Geschmacksrezeptoren

von Autor (Laborjournal-Ausgabe 05, Dorothea Wirbser)


Editorial

Was wäre ein Labor ohne die obligatorisch gluckernde Kaffeemaschine? Etwa dasselbe wie Frühjahr ohne Spargel! Unlogisch? Nein, gar nicht!

Kaffee, Spargel und viele andere Lebensmittel haben eines gemeinsam: den appetitanregenden, bitter-würzigen Geschmack. Sensibles Instrument des Genusses-. die Zunge. Aus dem Nahrungsbrei, der täglich viele Male darüber schwappt, filtert sie zuverlässig ihre Informationen: salzig, sauer, süß oder eben bitter. Dazu wurde kürzlich noch eine fünfte Geschmacksrichtung entdeckt: Umami, der Geschmack von Glutamat (Fleischgeschmack). Bitteres signalisiert oft: Achtung Gift! Wer jemals versehentlich eine Bittermandel (enthält ein Cyanhydrin, das im Körper Blausäure abspaltet) verspeist hat, kann das sicher bestätigen: ihr Geschmack ist einfach scheußlich! In dieser Warnung liegt der biologische Sinn der Bitterkeit. Auch viele (bittere) pflanzliche Heilmittel wie Absinth (Wermut), Chinin (Chinabaum) oder Atropin (Tollkirsche) wirken in höheren Dosen toxisch oder sogar tödlich. Bereits Paracelsus wusste: die Dosis macht's! Wie gut, dass die Zunge auch Konzentrationen erspürt!

Gegebene Informationen:
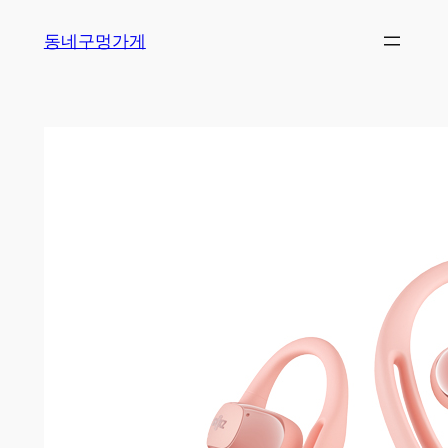
Skip
동네구멍가게
to
content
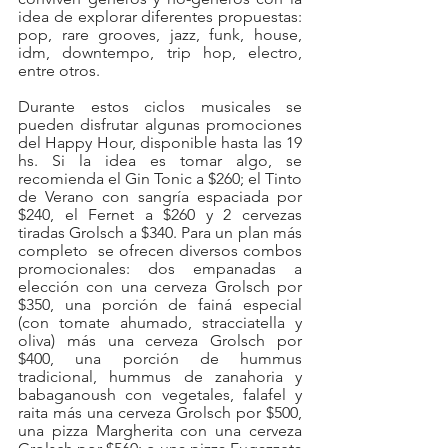
idea de explorar diferentes propuestas: 
pop, rare grooves, jazz, funk, house, 
idm, downtempo, trip hop, electro, 
entre otros.
Durante estos ciclos musicales se 
pueden disfrutar algunas promociones 
del Happy Hour, disponible hasta las 19 
hs. Si la idea es tomar algo, se 
recomienda el Gin Tonic a $260; el Tinto 
de Verano con sangría espaciada por 
$240, el Fernet a $260 y 2 cervezas 
tiradas Grolsch a $340. Para un plan más 
completo  se ofrecen diversos combos 
promocionales: dos empanadas a 
elección con una cerveza Grolsch por 
$350, una porción de fainá especial 
(con tomate ahumado, stracciatella y 
oliva) más una cerveza Grolsch por 
$400, una porción de hummus 
tradicional, hummus de zanahoria y 
babaganoush con vegetales, falafel y 
raita más una cerveza Grolsch por $500, 
una pizza Margherita con una cerveza 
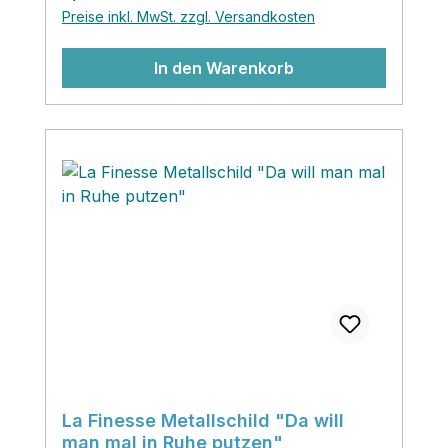
schön sehen sie auch angelehnt an die
Preise inkl. MwSt. zzgl. Versandkosten
Wand aus. Sie wirken in ihrem Vintage
Look herrlich nostalgisch und
In den Warenkorb
wertig.Scrolle dich durch das grosse
Angebot an unseren Schildern und habe
viel Spass dabei!
La Finesse Metallschild "Da will
man mal in Ruhe putzen"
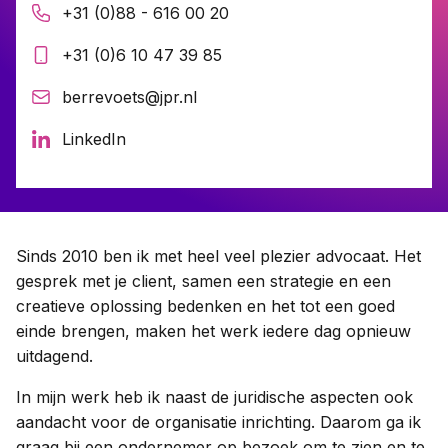
+31 (0)88 - 616 00 20
+31 (0)6 10 47 39 85
Contact
berrevoets@jpr.nl
Taal:
LinkedIn
Sinds 2010 ben ik met heel veel plezier advocaat. Het
gesprek met je client, samen een strategie en een
creatieve oplossing bedenken en het tot een goed
einde brengen, maken het werk iedere dag opnieuw
uitdagend.
In mijn werk heb ik naast de juridische aspecten ook
aandacht voor de organisatie inrichting. Daarom ga ik
graag bij een ondernemer op bezoek om te zien en te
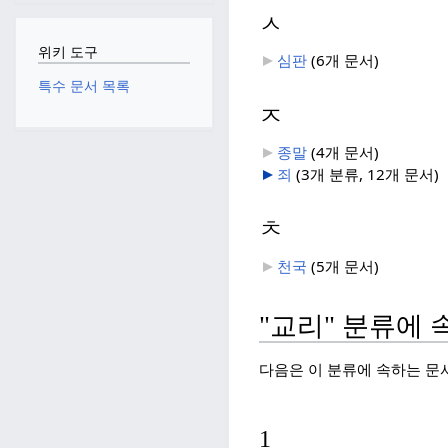
ㅅ
위키 도구
심판
‎
(6개 문서)
특수 문서 목록
ㅈ
종말
‎
(4개 문서)
죄
‎
(3개 분류, 12개 문서)
ㅊ
천국
‎
(5개 문서)
"교리" 분류에 
다음은 이 분류에 속하는 문서
1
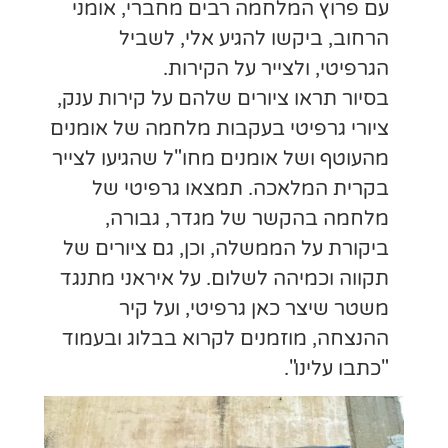
ברי, אומני
 לשביל
.
על קירות ענק,
חמה של אומנים
 שהגיעו לצייר
רפיטי של
גבורה,
גם ציורים של
איראני מתנגד
על קיר
בבלוג ובעמוד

Fragen zum Material:
A. Prüfe, ob die folgenden Aussagen mit dem Text über Geschmacksrezeptoren übereinstimmen, und belege jede Entscheidung mit den maßgeblichen Worten des Textes: (i) Umami wurde erst kürzlich als fünfte Geschmacksrichtung entdeckt. (ii) Die Bittermandel enthält selbst Blausäure. (iii) Atropin wird aus dem Chinabaum gewonnen.
B. Setze den Text über Geschmacksrezeptoren im Anschluss an seinen letzten Satz fort.

Antworten:
A.
(i) Ja: „Dazu wurde kürzlich noch eine fünfte Geschmacksrichtung entdeckt: Umami, der Geschmack von Glutamat (Fleischgeschmack).“
(ii) Nein: „enthält ein Cyanhydrin, das im Körper Blausäure abspaltet“
(iii) Nein: „Atropin (Tollkirsche)“

B.
Editorial

Große Familie

Die Sinneseindrücke "salzig" und "sauer" resultieren aus dem Einstrom von Na+- bzw. H+-Ionen durch Kanäle der Geschmacksrezeptorenzellen (taste receptor cells, TCRS); die befinden sich auf den Papillen. Aber wie steht es mit "bitter" und "süß"? Forscher der National Institutes of Health, Maryland und des Howard Hughes Medical Institute an der University of California sowie der Harvard Medical School, Boston Massachusetts, fanden Geschmack am Geschmack und postulierten: Um die bittere Vielfalt erkennen zu können, muss es eine große Familie verwandter Rezeptoren auf den Geschmackspapillen geben (taste receptors, TRBS). Jede Rezeptorzelle des Zungenepithels exprimiert nebeneinander vermutlich verschiedene Rezeptoren, vielleicht sogar alle zusammen. Damit ließe sich erklären, warum das Gehirn nur "bitter", und keine differenzierten Nuancen wahrnimmt.

Die Jagd auf die neue Rezeptorfamilie nahm bei PROP ihren Anfang. PROP (6-n-propyl-2-thiouracil) ist eine bittere Substanz, die nicht alle Menschen schmecken können. Dafür ist eine genetische Variabilität auf Chromosom 5 zuständig. Mäuse habe eine ähnliche genetische Variabilität in Bezug auf Sucrose-Octaacetat (SOA). Das zuständige Gen befindet sich auf Chromosom 6, bei Menschen hingegen auf Chromosom 12. Zur anfänglichen Orientierung bedienten sich die Forscher der Informationen aus dem Humangenom-Projekt. Sie suchten nach Genen für Transmembranproteine, die ihre Signale an ein G-Protein weiterleiten. Das G-Protein-gekoppelte Gustducin scheint für die Erkennung der Bitterkeit ebenfalls eine wichtige Rolle zu spielen.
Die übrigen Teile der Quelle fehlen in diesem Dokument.